The idea: before any tool call executes, require the agent to pass a reason — a short explanation of why it's calling that tool.

{
  "name": "list_tasks",
  "parameters": {
    "reason": "string",
    "filters": {
      "status": "string",
      "due_before": "string"
    }
  }
}

This forces the agent to think before it acts. It might actually realize the reason isn't valid and decide not to call the tool at all.

And you can take it further — spin up a lightweight validation agent running on a small, fast model that takes the tool name, the reason, and the conversation context, and decides whether the call is actually justified:

async function validateToolCall(toolName: string, reason: string, context: string) {
  const response = await llm.complete({
    model: "fast-small-model",
    prompt: `
      Tool requested: ${toolName}
      Reason given: ${reason}
      Conversation context: ${context}

      Is this tool call justified? Reply YES or NO with a brief explanation.
    `,
  });

  return response.text.startsWith("YES");
}

If the validation agent says no — the tool doesn't run.

This catches hallucinated tool calls, prompt injection attempts, and cases where the agent is just calling tools out of habit rather than necessity. 🛡️

Wrapping Up

We are designing so many agents today. And we're doing it fast. But the harness — the security, the constraints, the access controls — is getting left behind.

At the very least, we should be sure we're not giving an agent access to something it shouldn't have. That the tools we build have opinions about how they get used. That there are guardrails that exist at the architecture level, not just in a prompt.

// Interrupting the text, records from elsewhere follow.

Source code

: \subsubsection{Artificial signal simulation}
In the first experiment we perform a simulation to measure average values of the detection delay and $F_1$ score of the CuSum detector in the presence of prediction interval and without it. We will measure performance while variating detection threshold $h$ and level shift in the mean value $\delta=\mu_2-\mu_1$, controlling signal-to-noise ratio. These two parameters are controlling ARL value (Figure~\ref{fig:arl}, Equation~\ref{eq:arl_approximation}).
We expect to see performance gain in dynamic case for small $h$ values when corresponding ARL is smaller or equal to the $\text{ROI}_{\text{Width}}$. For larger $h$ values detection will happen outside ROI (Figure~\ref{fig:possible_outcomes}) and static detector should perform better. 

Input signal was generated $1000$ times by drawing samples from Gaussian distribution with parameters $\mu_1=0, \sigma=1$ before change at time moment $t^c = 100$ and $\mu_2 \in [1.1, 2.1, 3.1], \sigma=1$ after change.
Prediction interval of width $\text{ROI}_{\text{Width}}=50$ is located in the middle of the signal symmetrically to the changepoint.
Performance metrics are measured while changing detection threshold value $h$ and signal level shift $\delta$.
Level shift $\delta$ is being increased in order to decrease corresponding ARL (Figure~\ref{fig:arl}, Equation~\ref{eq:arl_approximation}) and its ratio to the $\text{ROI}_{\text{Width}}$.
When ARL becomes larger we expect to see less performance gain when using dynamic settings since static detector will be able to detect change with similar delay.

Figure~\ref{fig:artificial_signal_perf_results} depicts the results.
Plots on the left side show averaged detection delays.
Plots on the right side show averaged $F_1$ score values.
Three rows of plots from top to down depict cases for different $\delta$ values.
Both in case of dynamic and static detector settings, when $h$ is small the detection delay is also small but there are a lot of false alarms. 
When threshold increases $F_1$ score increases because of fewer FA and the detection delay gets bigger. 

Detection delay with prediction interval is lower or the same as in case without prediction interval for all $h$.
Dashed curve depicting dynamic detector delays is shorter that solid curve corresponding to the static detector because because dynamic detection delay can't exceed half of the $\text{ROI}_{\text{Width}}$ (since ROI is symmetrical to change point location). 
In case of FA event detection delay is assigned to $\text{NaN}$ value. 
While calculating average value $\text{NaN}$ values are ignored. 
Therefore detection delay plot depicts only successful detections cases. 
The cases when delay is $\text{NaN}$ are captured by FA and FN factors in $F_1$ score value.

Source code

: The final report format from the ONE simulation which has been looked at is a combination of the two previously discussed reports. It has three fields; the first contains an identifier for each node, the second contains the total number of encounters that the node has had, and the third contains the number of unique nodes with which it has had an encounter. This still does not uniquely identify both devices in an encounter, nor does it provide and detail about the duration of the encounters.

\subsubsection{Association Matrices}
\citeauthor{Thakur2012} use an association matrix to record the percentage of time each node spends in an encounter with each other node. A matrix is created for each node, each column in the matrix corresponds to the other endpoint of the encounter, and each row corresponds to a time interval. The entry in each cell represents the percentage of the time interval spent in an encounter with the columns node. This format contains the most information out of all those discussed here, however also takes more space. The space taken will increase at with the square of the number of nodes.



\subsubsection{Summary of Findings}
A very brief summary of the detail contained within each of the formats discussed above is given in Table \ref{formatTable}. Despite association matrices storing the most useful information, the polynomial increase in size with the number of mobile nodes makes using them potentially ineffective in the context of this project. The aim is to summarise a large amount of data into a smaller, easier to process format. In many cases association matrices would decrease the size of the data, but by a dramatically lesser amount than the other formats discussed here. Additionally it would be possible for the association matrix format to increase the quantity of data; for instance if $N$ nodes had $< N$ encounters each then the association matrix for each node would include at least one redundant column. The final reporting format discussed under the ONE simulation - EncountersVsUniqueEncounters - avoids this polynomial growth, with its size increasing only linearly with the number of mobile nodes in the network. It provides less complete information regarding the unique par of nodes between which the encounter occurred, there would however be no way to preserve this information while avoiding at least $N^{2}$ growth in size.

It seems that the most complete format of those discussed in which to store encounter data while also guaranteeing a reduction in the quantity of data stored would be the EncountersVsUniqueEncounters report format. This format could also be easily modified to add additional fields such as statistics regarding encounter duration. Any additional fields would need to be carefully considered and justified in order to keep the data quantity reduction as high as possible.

Strip the identity params. Enforce behavioral constraints in code. Add a reasoning checkpoint before execution.

These three layers won't just make your agent more secure. They'll make it more reliable, more predictable, and way easier to debug when something goes wrong.

And trust me — something will go wrong. The question is whether your harness was ready for it.

Hope you liked the read, follow me on my socials for more tech content. See you in the next blog 👋🏻

Top comments (1)

Vikrant Shukla • May 11

Layer 1 is the one I'd put a flag on for every team starting out with agents — identity params in the tool schema is the agent-era equivalent of trusting client-side validation. The fact that it still shows up in production codebases is wild. The other variant I see is putting tenant_id in the schema "so the model can route correctly" — same problem, same fix: it comes from the session, never from the model.

Layer 2 deserves more attention than it gets. The read-before-write constraint is a great example, and once you start looking you find dozens of these latent state-machine assumptions hiding in your tools. We added a small precondition decorator that takes a list of "required prior tool calls within N seconds" and enforces them centrally; debugging agent traces got dramatically easier because the failure now points at the exact missing step rather than a downstream weirdness.

On Layer 3 — the reason field is interesting but I'd be cautious. In practice the model will happily fabricate a plausible-sounding justification because it's been trained to be helpful, so the validator agent ends up validating prose, not intent. What's worked better for us is structural checks: "does the cited entity actually exist in the prior turns?", "does this tool call repeat a recent failed call with no new information?", "is the agent stuck in a 2-step loop?". Cheap, deterministic, and catches a surprising fraction of the same failure modes the LLM-validator targets, without the extra inference cost.